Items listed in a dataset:
* * * *
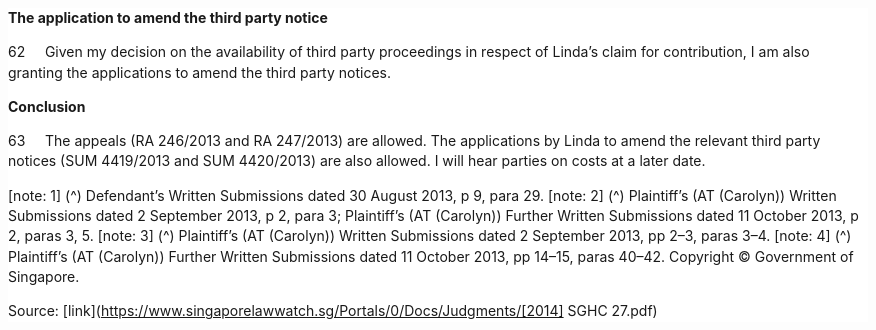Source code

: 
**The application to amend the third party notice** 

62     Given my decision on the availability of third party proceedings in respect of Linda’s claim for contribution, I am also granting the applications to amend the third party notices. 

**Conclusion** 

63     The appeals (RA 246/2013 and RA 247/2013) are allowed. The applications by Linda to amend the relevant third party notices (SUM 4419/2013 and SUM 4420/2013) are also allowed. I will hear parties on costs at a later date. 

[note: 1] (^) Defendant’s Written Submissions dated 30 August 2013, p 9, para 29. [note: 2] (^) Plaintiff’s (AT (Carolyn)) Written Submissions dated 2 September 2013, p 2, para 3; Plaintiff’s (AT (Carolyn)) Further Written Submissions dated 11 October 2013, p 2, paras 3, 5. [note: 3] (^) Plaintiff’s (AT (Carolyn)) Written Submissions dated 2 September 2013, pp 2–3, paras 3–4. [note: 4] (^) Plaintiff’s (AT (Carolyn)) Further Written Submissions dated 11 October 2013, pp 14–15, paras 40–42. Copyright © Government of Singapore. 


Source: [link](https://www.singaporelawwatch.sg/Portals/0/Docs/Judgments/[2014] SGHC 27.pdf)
* * * *
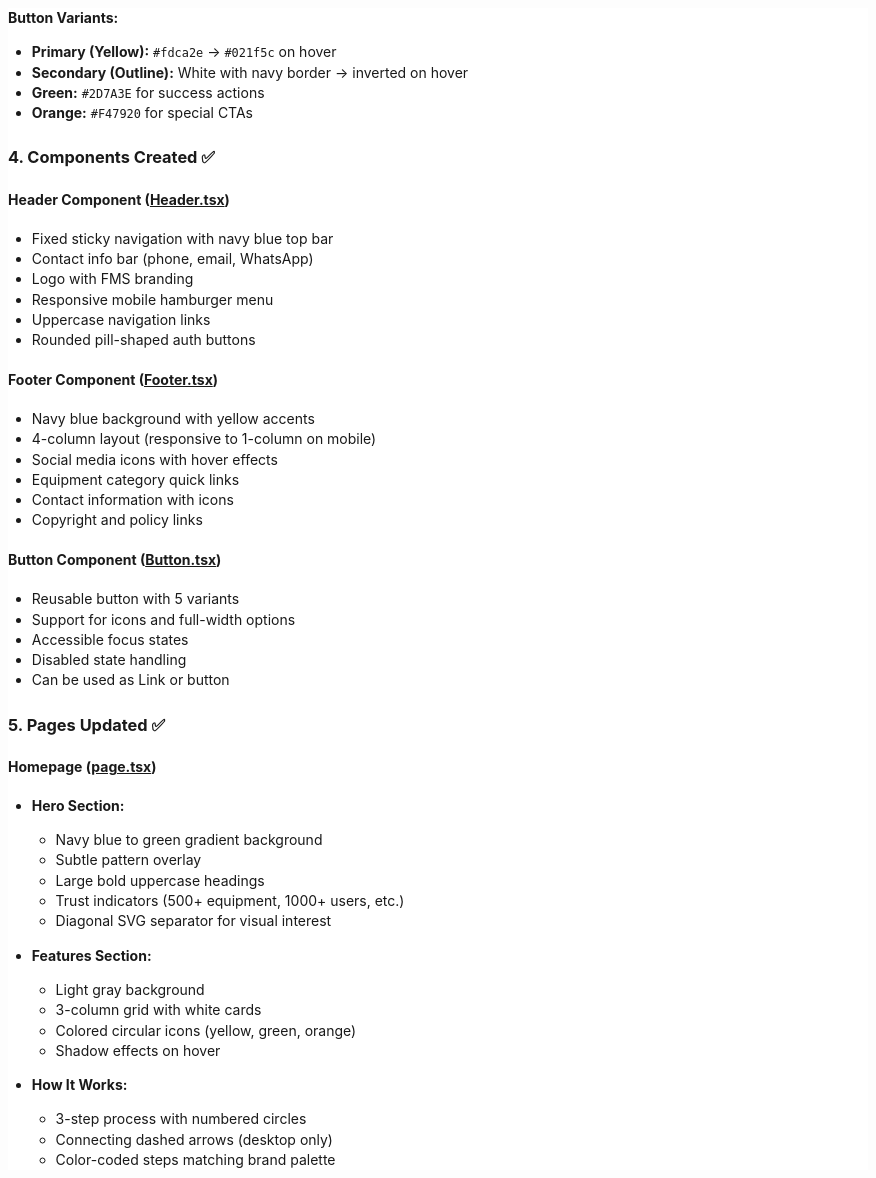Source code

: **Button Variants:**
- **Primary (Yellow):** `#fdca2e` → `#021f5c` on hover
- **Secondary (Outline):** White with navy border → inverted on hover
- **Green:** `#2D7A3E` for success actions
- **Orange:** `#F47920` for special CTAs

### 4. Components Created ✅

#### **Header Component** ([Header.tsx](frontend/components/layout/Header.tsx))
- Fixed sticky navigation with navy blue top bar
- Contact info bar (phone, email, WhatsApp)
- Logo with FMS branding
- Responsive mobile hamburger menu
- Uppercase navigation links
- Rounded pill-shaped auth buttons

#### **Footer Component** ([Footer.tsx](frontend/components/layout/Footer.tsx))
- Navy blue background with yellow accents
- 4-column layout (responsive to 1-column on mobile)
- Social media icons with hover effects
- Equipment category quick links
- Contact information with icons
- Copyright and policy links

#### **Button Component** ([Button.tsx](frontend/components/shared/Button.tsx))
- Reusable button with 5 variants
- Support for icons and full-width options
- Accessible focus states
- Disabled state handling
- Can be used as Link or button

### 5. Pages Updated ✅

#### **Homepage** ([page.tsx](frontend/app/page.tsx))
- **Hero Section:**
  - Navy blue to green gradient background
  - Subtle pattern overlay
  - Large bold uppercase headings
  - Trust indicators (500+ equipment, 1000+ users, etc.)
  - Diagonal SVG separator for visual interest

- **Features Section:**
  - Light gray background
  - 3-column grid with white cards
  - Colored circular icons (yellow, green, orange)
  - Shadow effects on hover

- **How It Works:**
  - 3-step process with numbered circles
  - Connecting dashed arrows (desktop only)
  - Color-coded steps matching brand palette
* * * *
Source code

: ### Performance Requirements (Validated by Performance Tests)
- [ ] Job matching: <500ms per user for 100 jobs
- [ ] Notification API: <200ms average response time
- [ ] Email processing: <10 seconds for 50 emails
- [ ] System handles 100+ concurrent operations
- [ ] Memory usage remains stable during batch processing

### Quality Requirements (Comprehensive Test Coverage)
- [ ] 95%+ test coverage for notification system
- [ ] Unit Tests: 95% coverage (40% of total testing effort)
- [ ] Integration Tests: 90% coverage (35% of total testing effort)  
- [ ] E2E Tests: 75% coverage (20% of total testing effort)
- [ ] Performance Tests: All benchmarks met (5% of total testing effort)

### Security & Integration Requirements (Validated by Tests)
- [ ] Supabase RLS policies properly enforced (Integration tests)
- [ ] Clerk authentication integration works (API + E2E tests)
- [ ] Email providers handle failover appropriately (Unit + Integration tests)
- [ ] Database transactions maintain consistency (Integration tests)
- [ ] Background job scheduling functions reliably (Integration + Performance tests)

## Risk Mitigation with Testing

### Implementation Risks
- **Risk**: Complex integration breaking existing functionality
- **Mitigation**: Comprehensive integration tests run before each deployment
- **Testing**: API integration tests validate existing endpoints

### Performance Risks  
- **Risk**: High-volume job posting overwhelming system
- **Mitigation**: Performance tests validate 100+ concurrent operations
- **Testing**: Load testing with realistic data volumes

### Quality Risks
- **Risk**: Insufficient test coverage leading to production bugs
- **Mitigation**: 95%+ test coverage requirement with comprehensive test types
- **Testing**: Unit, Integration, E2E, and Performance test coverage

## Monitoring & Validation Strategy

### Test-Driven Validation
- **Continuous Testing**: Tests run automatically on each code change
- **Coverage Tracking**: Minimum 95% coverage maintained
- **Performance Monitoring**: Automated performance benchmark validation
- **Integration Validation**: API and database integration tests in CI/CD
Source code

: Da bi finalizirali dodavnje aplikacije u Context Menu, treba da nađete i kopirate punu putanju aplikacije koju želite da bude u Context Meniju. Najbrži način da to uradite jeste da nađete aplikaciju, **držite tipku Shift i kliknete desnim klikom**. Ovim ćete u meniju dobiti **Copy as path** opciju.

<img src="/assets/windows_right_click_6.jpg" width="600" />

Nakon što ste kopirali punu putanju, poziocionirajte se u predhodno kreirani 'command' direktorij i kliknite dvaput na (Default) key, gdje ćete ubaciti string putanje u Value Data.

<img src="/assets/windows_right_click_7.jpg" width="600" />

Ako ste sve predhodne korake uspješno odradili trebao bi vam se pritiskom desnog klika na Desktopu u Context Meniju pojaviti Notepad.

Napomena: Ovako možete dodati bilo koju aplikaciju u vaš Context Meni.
* * * *
▸ **Your goal**: Among the lines above, which ones include the word "concurrent"? Copy them.

▸ **Response area**:
- [ ] System handles 100+ concurrent operations
- **Mitigation**: Performance tests validate 100+ concurrent operations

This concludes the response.